Problem statement –
Reproduce the text of every item below word for word, leaving out the pictures.

Exercise materials –
# # # #

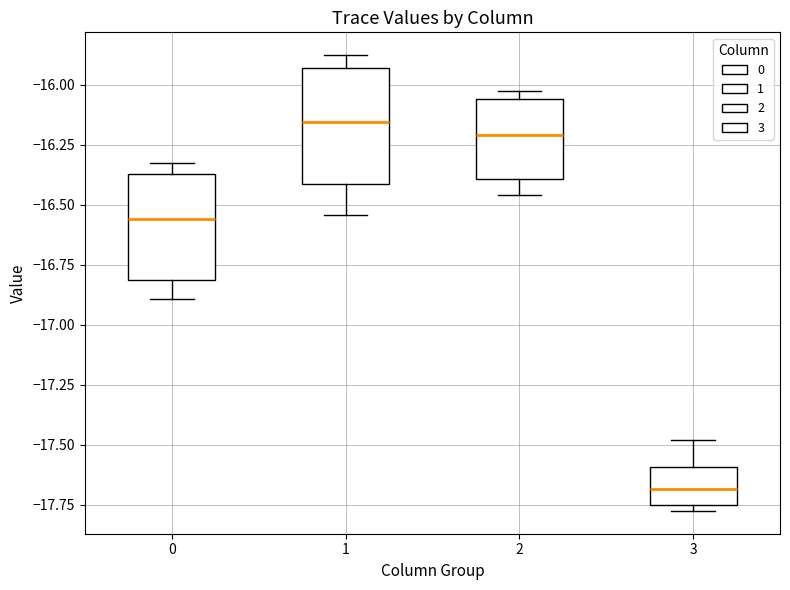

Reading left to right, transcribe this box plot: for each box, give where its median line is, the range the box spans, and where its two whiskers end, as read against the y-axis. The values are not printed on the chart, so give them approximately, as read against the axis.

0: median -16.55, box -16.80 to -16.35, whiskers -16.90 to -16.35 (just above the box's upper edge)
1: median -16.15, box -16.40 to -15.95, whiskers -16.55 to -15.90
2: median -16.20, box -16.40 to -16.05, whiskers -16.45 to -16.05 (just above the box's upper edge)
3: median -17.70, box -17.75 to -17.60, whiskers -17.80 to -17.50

# # # #

Task response –
Reading left to right, transcribe this box plot: for each box, give where its median line is, the range the box spans, and where its two whiskers end, as read against the y-axis. The values are not printed on the chart, so give them approximately, as read against the axis.

0: median -16.55, box -16.80 to -16.35, whiskers -16.90 to -16.35 (just above the box's upper edge)
1: median -16.15, box -16.40 to -15.95, whiskers -16.55 to -15.90
2: median -16.20, box -16.40 to -16.05, whiskers -16.45 to -16.05 (just above the box's upper edge)
3: median -17.70, box -17.75 to -17.60, whiskers -17.80 to -17.50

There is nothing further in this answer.